> _Work order_
Leave every picture out and print exactly the lines that run from the one containing "middle tip: (307, 343)" to the end of the listing.

> _Material for this task_
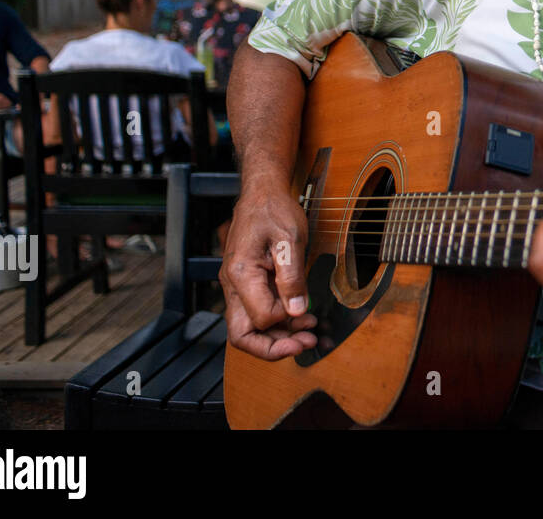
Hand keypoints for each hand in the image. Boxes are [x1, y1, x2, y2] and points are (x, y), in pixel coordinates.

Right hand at [221, 174, 316, 359]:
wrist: (261, 193)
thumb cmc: (274, 211)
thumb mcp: (290, 240)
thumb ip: (292, 277)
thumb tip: (297, 311)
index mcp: (241, 274)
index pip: (260, 318)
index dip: (286, 323)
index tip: (310, 319)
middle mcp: (232, 284)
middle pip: (242, 335)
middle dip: (274, 348)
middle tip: (307, 343)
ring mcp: (237, 286)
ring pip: (249, 328)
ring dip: (278, 336)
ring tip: (310, 333)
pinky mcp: (246, 285)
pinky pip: (256, 313)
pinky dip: (277, 322)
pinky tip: (300, 318)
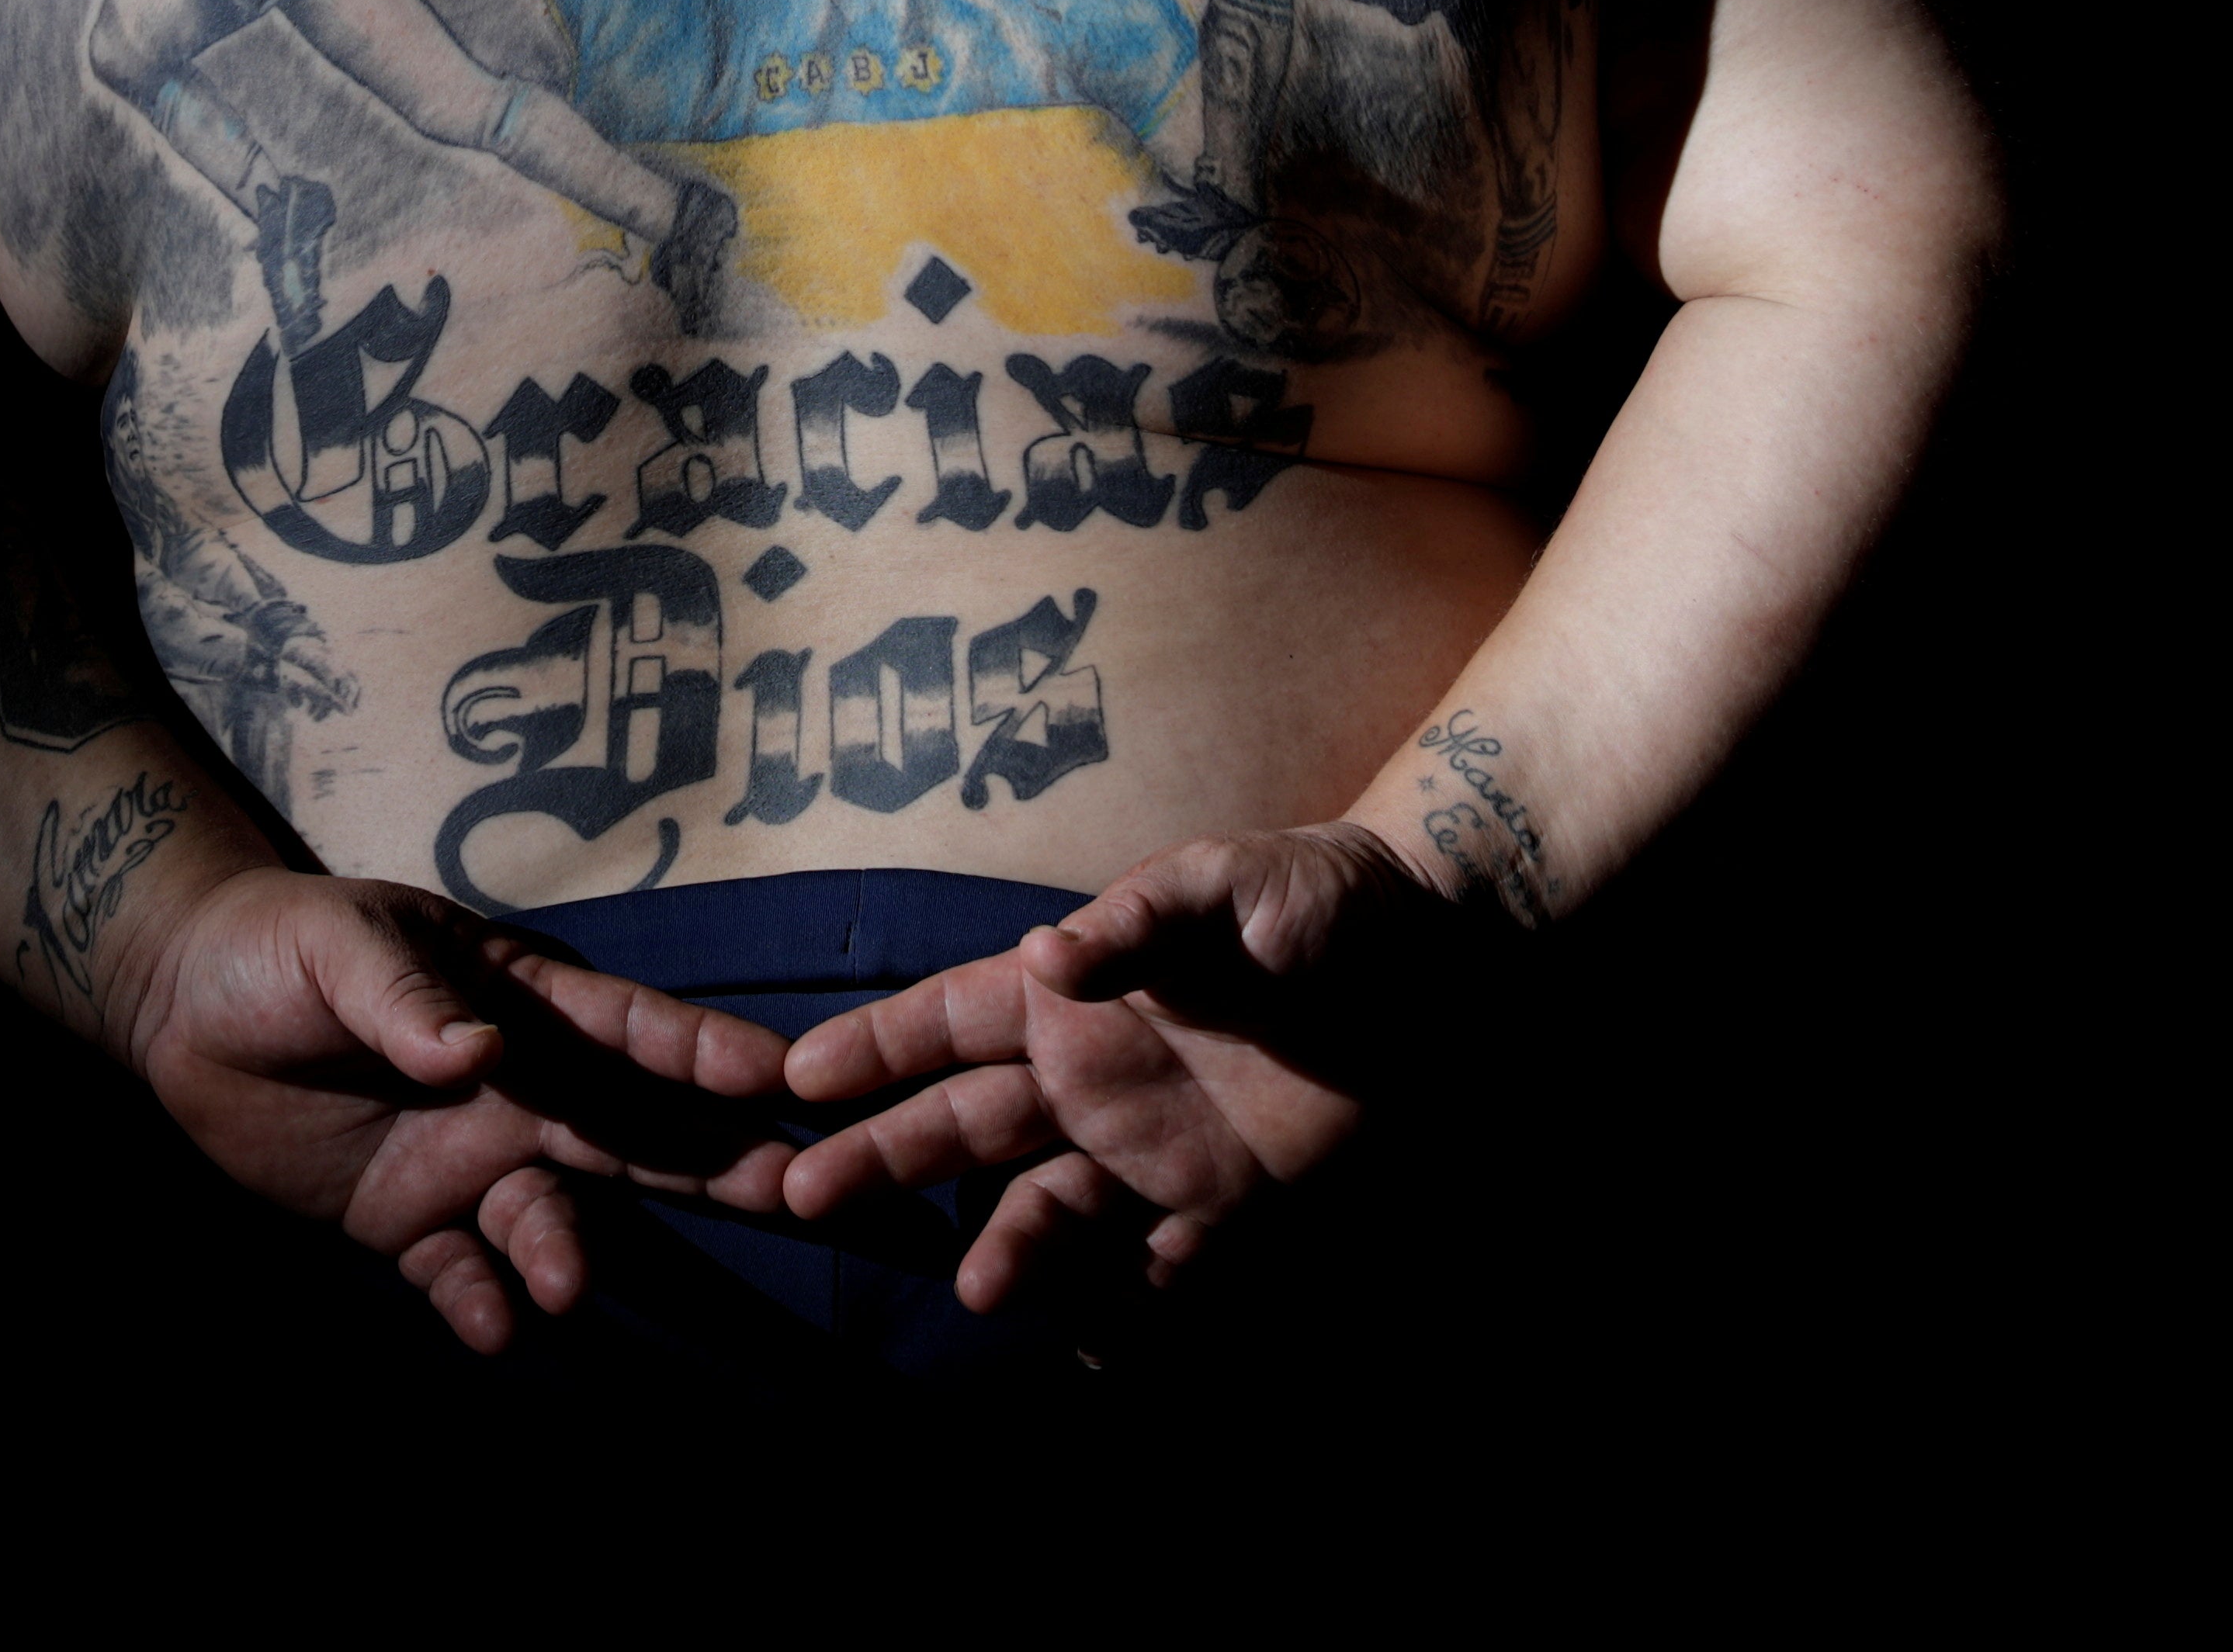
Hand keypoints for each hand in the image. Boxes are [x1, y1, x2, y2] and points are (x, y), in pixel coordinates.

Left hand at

> _Response to this task_
middle tip: (307, 343)
ring mcp: (237, 286)
ring pip: (249, 328)
ring dip: (278, 336)
ring tip: (310, 333)
pinky mcp: (246, 285)
pinky pip: (256, 313)
pinky dip: (277, 322)
pinky tip: (300, 318)
Hand keypoints for each hand in the image. Boxes are [x1, y1, x2, y2] and points are (x, y), in pixel coordinates.

Left hand at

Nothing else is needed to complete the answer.